March 5, 2026
Popcorn for the CPU vs GPU wars
Optimizing Recommendation Systems with JDK's Vector API
Netflix squeezes its 'surprise me' scores as commenters yell 'just use GPUs'
TLDR: Netflix cut CPU use by batching its “surprise me” scoring into big matrix math, shrinking servers. Comments split between jokes about binge maniacs driving half the work and a loud “just use GPUs” chorus, with many noting memory speed—not math—is the real bottleneck.
Netflix engineers say their “serendipity” score—the part that decides how different a new show is from what you’ve been watching—was hogging about 7.5% of CPU time. So they batched the work, rearranged memory, and turned tons of small comparisons into one big matrix math move, cutting CPU and shrinking servers. Sounds neat, right? The comments erupted. Big mood: “Why optimize for binge monsters?” One user mocked the stat that just 2% of requests are huge batches but somehow account for around half the workload, joking that the most surprising recommendation is to cancel those power-watchers altogether. Meanwhile, the GPU gang rolled in yelling “just use graphics cards!” with one bragging about a 100x speed-up, before admitting the real villain is shoving data into memory fast enough. Classic internet: CPU vs GPU cage match, with Java nerds flexing clever batching and CUDA cowboys insisting brute force wins. The peanut gallery turned “cosine similarity” (comparing show-vibes) and “embeddings” (show fingerprints) into meme fodder: batch bros versus single-video stans, cache locality versus “throw money at it.” In short: Netflix saved compute, the crowd brought the drama, and everyone learned that memory is the final boss Netflix Tech Blog.
Key Points
- •Serendipity scoring in Netflix’s Ranker consumed about 7.5% of per-node CPU, dominated by Java dot products.
- •The original approach used nested loops computing cosine similarity for M candidates against N history items (O(M×N)).
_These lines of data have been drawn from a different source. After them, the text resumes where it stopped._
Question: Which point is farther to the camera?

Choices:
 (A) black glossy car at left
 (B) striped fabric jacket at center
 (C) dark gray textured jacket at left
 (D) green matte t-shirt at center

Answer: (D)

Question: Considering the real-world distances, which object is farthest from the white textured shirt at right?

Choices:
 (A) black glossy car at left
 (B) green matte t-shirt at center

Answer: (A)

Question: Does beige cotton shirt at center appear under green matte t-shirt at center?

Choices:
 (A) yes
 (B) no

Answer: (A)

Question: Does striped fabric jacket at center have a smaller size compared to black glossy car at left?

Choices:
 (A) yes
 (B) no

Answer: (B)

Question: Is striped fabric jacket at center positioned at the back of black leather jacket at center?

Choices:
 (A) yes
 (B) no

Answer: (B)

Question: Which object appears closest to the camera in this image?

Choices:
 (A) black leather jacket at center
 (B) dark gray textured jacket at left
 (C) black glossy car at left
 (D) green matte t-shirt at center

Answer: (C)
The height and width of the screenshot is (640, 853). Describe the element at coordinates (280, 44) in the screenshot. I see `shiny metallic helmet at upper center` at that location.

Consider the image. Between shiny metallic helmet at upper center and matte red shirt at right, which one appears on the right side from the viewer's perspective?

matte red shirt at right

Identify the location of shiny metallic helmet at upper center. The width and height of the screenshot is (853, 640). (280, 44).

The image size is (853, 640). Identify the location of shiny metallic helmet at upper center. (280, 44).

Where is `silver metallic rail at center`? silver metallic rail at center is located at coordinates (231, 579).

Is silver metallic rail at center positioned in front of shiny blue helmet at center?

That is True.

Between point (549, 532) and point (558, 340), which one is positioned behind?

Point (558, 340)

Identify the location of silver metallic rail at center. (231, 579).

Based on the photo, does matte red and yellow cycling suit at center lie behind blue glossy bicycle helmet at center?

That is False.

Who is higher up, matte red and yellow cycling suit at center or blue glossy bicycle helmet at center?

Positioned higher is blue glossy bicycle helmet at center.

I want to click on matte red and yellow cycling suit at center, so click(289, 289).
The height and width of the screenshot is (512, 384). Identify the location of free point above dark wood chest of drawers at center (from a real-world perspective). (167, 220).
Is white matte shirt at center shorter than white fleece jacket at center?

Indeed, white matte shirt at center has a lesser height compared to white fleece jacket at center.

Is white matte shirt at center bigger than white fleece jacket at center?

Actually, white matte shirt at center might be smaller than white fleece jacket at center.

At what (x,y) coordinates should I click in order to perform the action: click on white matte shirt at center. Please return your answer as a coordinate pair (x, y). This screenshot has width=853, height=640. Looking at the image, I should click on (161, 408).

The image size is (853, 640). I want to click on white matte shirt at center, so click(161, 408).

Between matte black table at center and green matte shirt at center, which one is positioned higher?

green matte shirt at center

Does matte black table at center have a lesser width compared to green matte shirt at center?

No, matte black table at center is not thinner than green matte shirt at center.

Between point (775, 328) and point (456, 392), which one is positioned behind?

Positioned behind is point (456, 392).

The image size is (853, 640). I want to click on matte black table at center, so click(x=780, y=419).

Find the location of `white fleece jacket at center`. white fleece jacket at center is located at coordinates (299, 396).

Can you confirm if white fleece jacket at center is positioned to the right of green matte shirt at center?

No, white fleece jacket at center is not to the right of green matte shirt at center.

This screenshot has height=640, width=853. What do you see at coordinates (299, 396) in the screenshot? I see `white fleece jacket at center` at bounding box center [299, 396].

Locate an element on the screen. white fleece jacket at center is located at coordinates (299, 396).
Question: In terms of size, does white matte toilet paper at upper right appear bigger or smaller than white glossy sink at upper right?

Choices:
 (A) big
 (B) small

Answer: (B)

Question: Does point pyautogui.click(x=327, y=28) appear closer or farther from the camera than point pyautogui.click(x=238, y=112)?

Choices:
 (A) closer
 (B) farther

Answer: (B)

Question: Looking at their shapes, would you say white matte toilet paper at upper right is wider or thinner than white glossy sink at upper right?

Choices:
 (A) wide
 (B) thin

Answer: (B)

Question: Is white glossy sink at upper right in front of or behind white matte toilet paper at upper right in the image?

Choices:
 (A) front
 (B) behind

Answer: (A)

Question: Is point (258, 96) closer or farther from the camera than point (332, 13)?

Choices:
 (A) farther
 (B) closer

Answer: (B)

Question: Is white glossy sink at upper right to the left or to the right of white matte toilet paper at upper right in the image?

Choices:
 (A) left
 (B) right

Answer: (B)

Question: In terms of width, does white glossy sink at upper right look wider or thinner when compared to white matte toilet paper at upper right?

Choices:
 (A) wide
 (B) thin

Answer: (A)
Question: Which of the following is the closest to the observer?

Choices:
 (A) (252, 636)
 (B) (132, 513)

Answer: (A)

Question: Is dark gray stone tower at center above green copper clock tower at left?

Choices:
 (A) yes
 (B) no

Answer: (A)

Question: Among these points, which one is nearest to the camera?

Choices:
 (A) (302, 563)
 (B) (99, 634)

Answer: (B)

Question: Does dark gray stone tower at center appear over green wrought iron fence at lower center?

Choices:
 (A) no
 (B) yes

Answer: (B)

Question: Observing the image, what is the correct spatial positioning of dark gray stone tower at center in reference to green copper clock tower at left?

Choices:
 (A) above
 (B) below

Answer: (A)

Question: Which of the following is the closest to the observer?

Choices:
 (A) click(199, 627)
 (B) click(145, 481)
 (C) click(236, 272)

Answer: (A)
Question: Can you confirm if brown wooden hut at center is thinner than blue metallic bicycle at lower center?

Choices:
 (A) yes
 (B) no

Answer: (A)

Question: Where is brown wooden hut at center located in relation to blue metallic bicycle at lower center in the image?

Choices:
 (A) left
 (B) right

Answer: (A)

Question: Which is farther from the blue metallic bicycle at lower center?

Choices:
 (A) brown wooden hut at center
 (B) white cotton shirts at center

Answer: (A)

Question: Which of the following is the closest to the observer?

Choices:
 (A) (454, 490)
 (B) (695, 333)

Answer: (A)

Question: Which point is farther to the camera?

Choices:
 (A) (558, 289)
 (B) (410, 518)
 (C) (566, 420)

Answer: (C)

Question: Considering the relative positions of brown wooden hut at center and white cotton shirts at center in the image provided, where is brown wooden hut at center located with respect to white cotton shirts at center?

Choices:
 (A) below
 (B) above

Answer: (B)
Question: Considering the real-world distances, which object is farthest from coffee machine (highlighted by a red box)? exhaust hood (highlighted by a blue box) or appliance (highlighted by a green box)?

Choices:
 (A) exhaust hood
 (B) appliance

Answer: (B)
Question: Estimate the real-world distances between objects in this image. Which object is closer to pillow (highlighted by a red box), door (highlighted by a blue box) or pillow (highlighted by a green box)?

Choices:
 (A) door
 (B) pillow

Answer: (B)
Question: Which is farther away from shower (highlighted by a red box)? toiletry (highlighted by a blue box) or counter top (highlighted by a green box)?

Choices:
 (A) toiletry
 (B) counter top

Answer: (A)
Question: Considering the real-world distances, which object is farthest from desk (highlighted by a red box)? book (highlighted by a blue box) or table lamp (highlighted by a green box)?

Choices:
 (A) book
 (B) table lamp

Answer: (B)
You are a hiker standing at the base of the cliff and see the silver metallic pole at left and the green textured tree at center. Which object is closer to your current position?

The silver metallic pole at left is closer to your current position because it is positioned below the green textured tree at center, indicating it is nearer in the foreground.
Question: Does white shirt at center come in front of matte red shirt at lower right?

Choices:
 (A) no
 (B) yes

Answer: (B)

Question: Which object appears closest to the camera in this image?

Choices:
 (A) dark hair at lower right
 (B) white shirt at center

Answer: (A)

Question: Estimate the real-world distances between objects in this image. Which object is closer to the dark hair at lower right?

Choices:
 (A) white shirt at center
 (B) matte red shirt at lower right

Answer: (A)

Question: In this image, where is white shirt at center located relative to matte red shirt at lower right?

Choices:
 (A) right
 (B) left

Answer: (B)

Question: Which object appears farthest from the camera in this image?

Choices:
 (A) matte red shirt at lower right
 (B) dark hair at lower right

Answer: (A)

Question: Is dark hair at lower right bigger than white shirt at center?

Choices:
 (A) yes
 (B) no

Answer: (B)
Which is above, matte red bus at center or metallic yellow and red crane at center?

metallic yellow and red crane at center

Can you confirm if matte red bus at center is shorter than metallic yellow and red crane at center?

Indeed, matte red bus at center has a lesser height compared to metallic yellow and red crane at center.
- •Traffic shape showed 98% single-video requests but 2% large batches accounted for ~50% of total videos processed.
- •Optimization Step 1 batched work by packing embeddings into matrices and computing C = A × B^T after row normalization.
- •The batching and matrix-based approach produced the same scores with lower CPU per request and a reduced cluster footprint.